Che cosa mostra il rapporto USDA Cattle on Feed e perché il mercato lo segue? +
Il rapporto USDA Cattle on Feed è una pubblicazione mensile del Dipartimento dell’Agricoltura degli Stati Uniti. Aggiorna le scorte nei feedlot presso strutture con capacità di 1.000+ capi, oltre ai nuovi inserimenti e ai marketings, cioè gli animali inviati al macello. Include variazioni delle scorte per fascia contrattuale, dettagli per età e peso e modelli di inserimento usati per valutare il quadro dell’offerta di medio periodo. Nei giorni di pubblicazione, di norma nella seconda metà del mese, i prezzi CME Live Cattle e Feeder Cattle possono muoversi bruscamente se i dati differiscono dalla media delle indagini di mercato. Il mercato segue da vicino anche il rapporto semestrale USDA Cattle Inventory, pubblicato a gennaio e luglio sulla mandria totale statunitense, e la pubblicazione periodica USDA Foreign Agricultural Service Livestock and Poultry: World Markets and Trade.
Quali Paesi sono i principali mercati di esportazione per la carne bovina statunitense? +
La produzione annua di carne bovina degli Stati Uniti è di circa 12 Mt in peso carcassa, di cui le esportazioni rappresentano circa 1,5 Mt, pari a quasi il 12% della produzione. I tre maggiori mercati di destinazione sono Giappone, Corea del Sud e Messico, che insieme assorbono la quota principale delle esportazioni statunitensi di carne bovina. La Cina è diventata una destinazione di export in crescita dopo il parziale allentamento delle restrizioni di accesso al mercato, ma l’accesso resta politicamente sensibile e soggetto a vincoli periodici: protocolli BSE, divieti sull’uso di ormoni e requisiti di tracciabilità. Nel mercato globale della carne bovina, gli Stati Uniti competono con il Brasile, primo esportatore mondiale di carne bovina, e con l’Australia. Il real brasiliano e il dollaro australiano incidono direttamente sulla competitività delle esportazioni statunitensi.
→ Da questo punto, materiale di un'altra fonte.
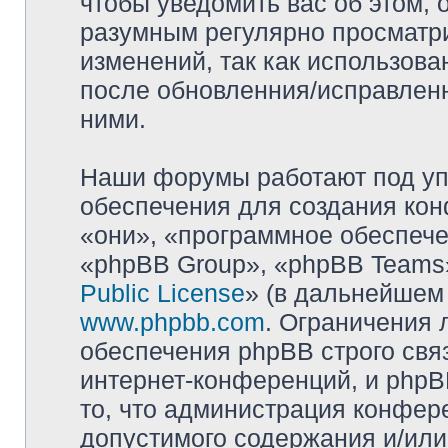
чтобы уведомить вас об этом,
разумным регулярно просматри
изменений, так как использова
после обновленния/исправленн
ними.
Наши форумы работают под уп
обеспечения для создания ко
«они», «программное обеспеч
«phpBB Group», «phpBB Teams»
Public License
» (в дальнейшем
www.phpbb.com
. Ограничения 
обеспечения phpBB строго свя
интернет-конференций, и phpBB
то, что администрация конфер
допустимого содержания и/или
CFD sui Live Cattle o azioni di trasformatori di carne: quali sono le differenze? +
Hanno profili di rischio-rendimento diversi. Un CFD sui Live Cattle segue direttamente la quotazione CME di Chicago ed è uno strumento con leva finanziaria usato per la speculazione di breve periodo. I costi di finanziamento e il rischio di perdite amplificate dalla leva sono rilevanti, mentre il rollover dell’esposizione ai future può generare perdite quando la curva è in contango o in backwardation. Le azioni di trasformatori di carne, o packerTyson Foods (TSN), JBS ADR (JBSAY), Marfrig (MRFG3.SA) — offrono un’esposizione indiretta e in parte inversa. I margini dei packer sono più forti quando i prezzi di acquisto dei bovini da macello sono bassi e i prezzi di vendita della carne bovina sono alti. Queste società presentano anche rischi aziendali specifici significativi, tra cui richiami di prodotto, problemi di sicurezza alimentare ed esposizione al contesto politico brasiliano.